There is probably a simpler way to accomplish this but here's what I did:
function getTickValues(data, numValues, accessor)
{
var interval, residual, tickIndices, last, i;
if (numValues <= 0)
{
tickIndices = [];
}
else if (numValues == 1)
{
tickIndices = [ Math.floor(numValues/2) ];
}
else
{
// We have at least 2 ticks to display.
// Calculate the rough interval between ticks.
interval = Math.floor(data.length / (numValues-1));
// If it's not perfect, record it in the residual.
residual = Math.floor(data.length % (numValues-1));
// Always label our first datapoint.
tickIndices = [0];
// Set stop point on the interior ticks.
last = data.length-interval;
// Figure out the interior ticks, gently drift to accommodate
// the residual.
for (i=interval; i<last; i+=interval)
{
if (residual > 0)
{
i += 1;
residual -= 1;
}
tickIndices.push(i);
}
// Always graph the last tick.
tickIndices.push(data.length-1);
}
if (accessor)
{
return tickIndices.map(function(d) { return accessor(d); });
}
return tickIndices.map(function(i) { return data[i]; });
}
You call the function via:
getTickvalues(yourData, numValues, [optionalAccessor]);
Where yourData is your array of data, numvalues is the number of ticks you want.
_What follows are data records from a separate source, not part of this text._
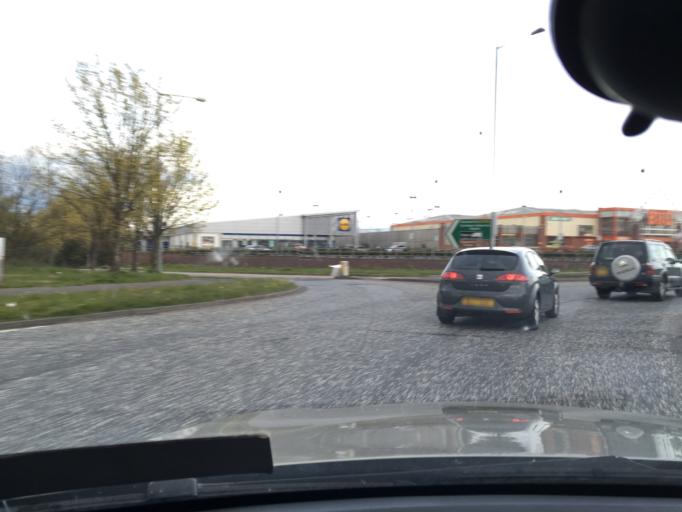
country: GB
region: Northern Ireland
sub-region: Newry and Mourne District
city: Newry
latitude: 54.1924
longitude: -6.3514
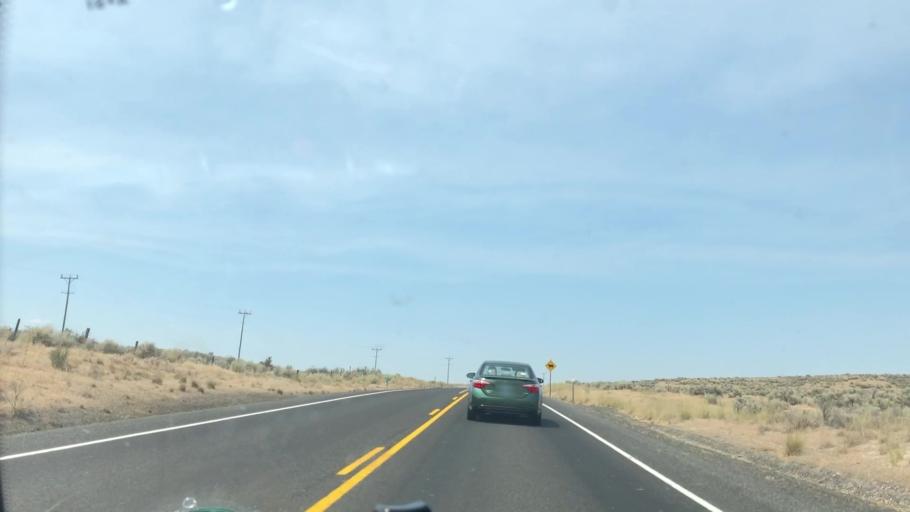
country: US
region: Idaho
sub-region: Owyhee County
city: Murphy
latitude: 42.9928
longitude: -117.0594
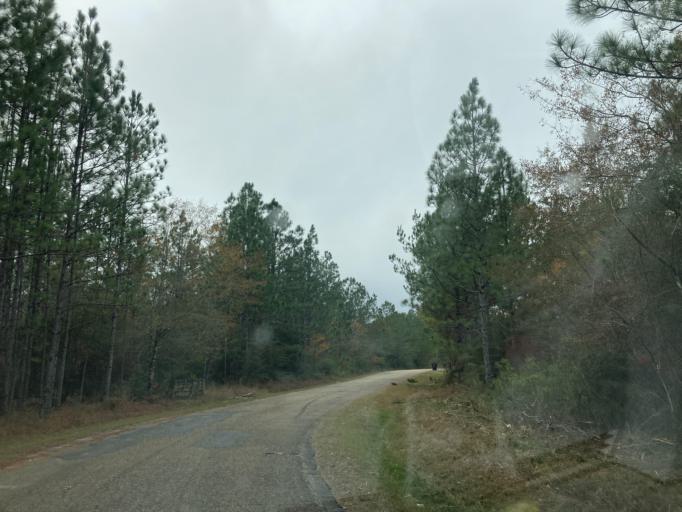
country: US
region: Mississippi
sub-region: Lamar County
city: Lumberton
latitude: 31.0193
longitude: -89.4948
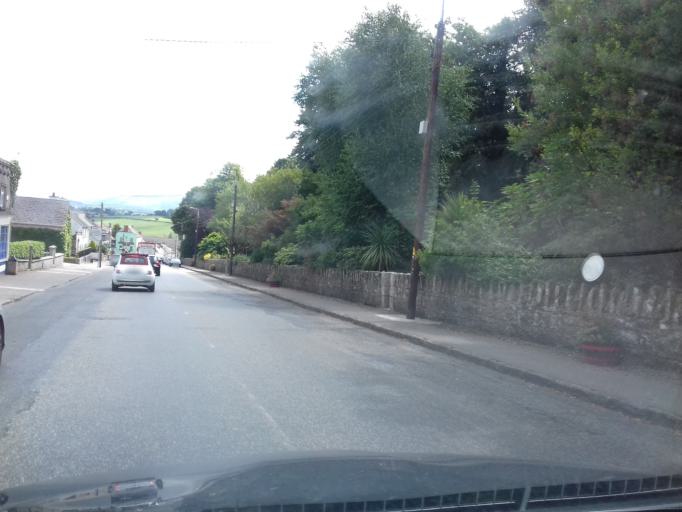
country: IE
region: Leinster
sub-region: Kilkenny
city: Graiguenamanagh
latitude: 52.6009
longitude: -6.9265
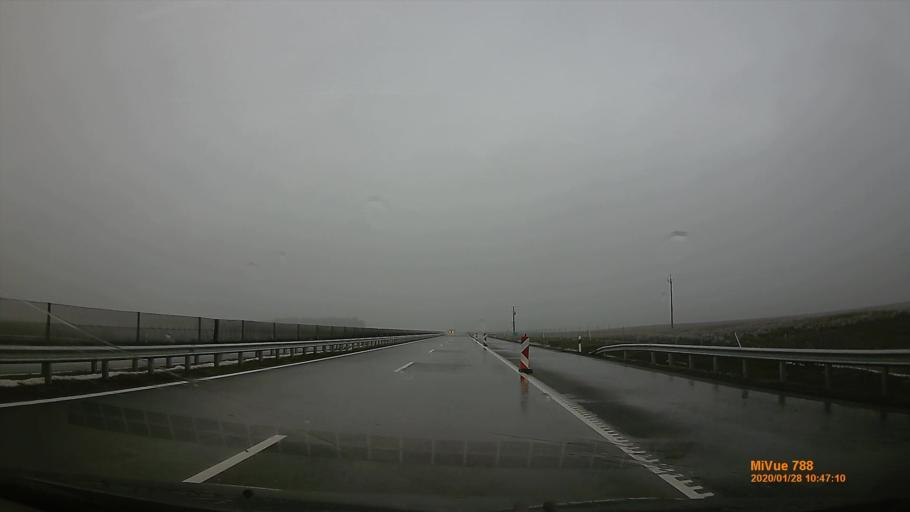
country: HU
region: Pest
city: Monor
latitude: 47.3717
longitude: 19.4752
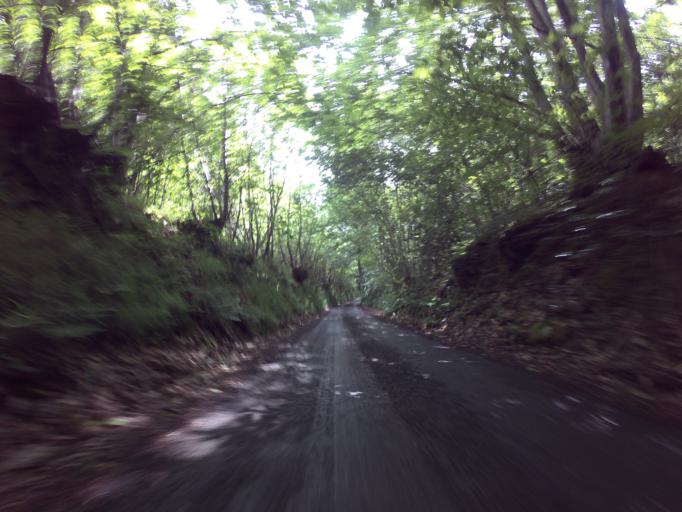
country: GB
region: England
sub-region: Kent
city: Halstead
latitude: 51.3437
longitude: 0.1500
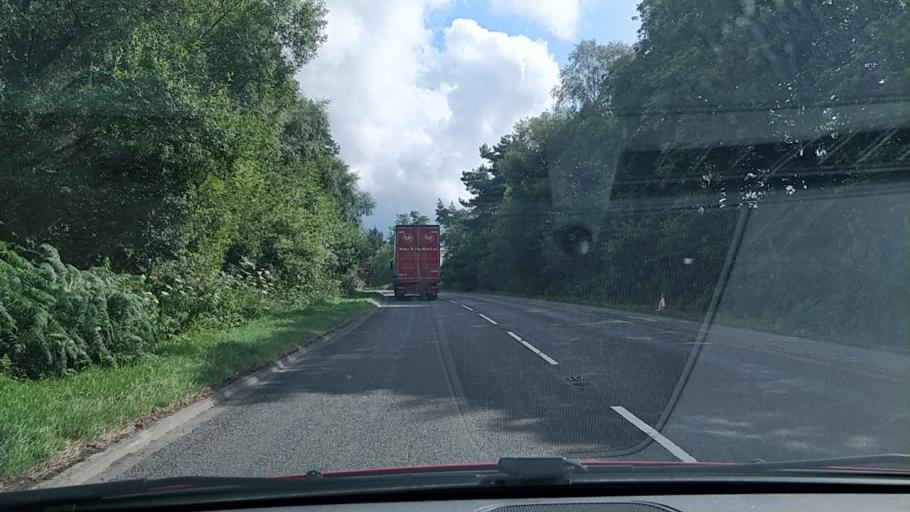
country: GB
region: Wales
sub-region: Gwynedd
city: Trawsfynydd
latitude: 52.9101
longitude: -3.9245
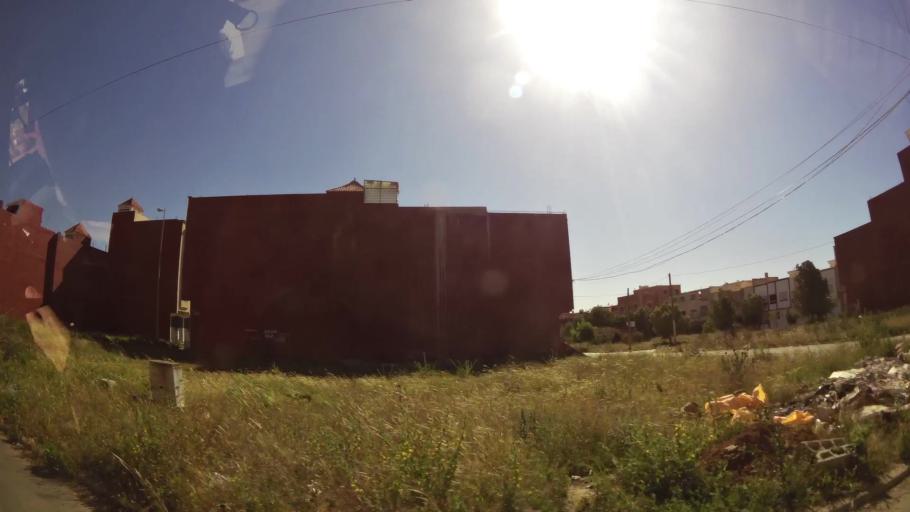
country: MA
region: Oriental
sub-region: Berkane-Taourirt
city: Berkane
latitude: 34.9452
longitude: -2.3340
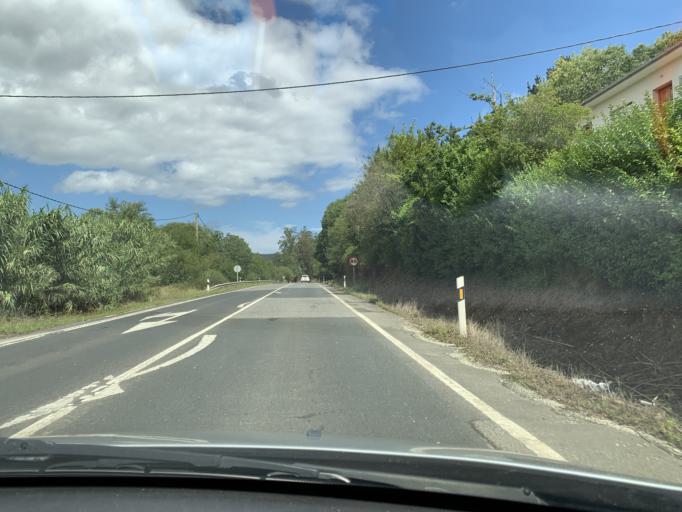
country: ES
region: Galicia
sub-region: Provincia de Lugo
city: Barreiros
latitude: 43.4877
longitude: -7.2881
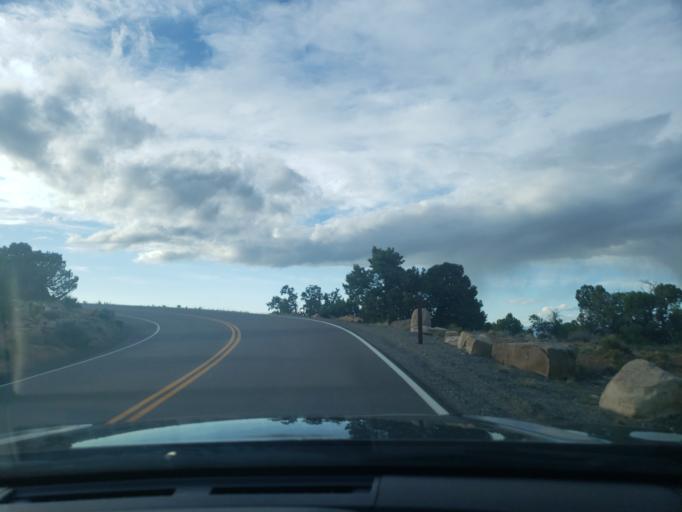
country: US
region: Colorado
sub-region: Mesa County
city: Redlands
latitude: 39.0330
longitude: -108.6495
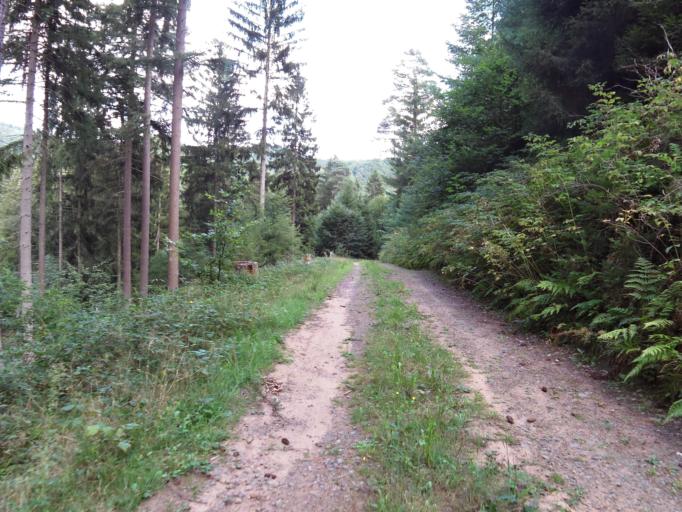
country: DE
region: Rheinland-Pfalz
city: Frankenstein
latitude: 49.4622
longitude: 8.0183
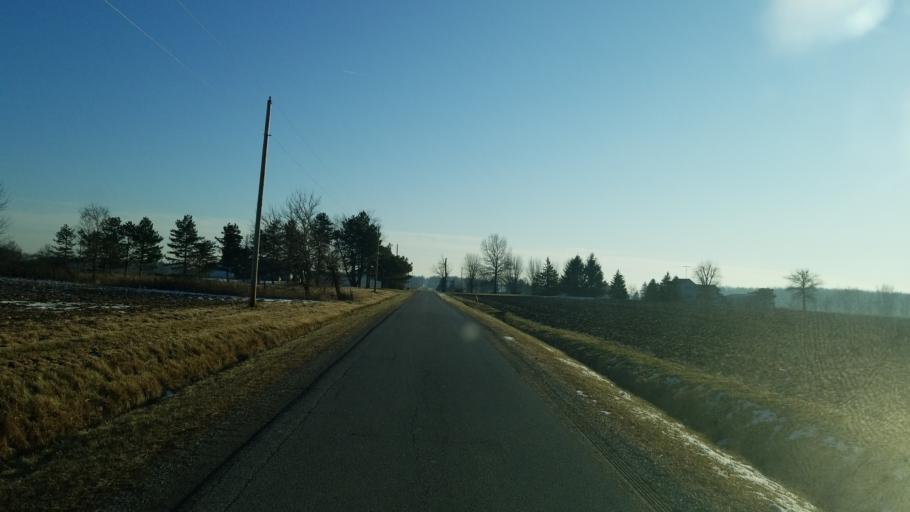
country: US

If your array contains a complex datastructure then the optional accessor comes in handy.
Lastly, you then feed this into your axis. Instead of ticks(numTicks) which is only a hint to d3 apparently, you call tickValues() instead.
I learned the hard way that your tickValues have to match your data exactly for ordinal scales. This may or may not be as helpful for linear scales, but I thought I'd share it anyways.
Hope this helps.
Pat
You can fix this by replacing the x.ticks(11) with your desired array.
So if your code looks like this and x is your linear scale:
chart.selectAll("line")
.data(x.ticks(11))
.enter()
.append("line")
.attr("x1", x)
.attr("x2", x)
.attr("y1", 0)
.attr("y2",120)
.style("stroke", "#CCC");
You can replace x.ticks(11) with your array:
var desiredArray = [0, 25, 50, 75, 100, 125, 150, 175, 200, 225, 250]
chart.selectAll("line")
.data(desiredArray)
.enter()
.append("line")
.attr("x1", x)
.attr("x2", x)
.attr("y1", 0)
.attr("y2",120)
.style("stroke", "#CCC");
The linear scale will automatically place your desired axes based on your input. The reason why the ticks() isn't giving you your desired separation is because d3 just treats ticks() as a suggestion.
axis.tickvalues((function(last, values) {
var myArray = [0];
for(var i = 1; i < values; i++) {
myArray.push(last*i/(values-1))
}
return myArray;
})(250, 11));
This should give you an evenly spaced out array for specifying the number of tick values you want in a particular range.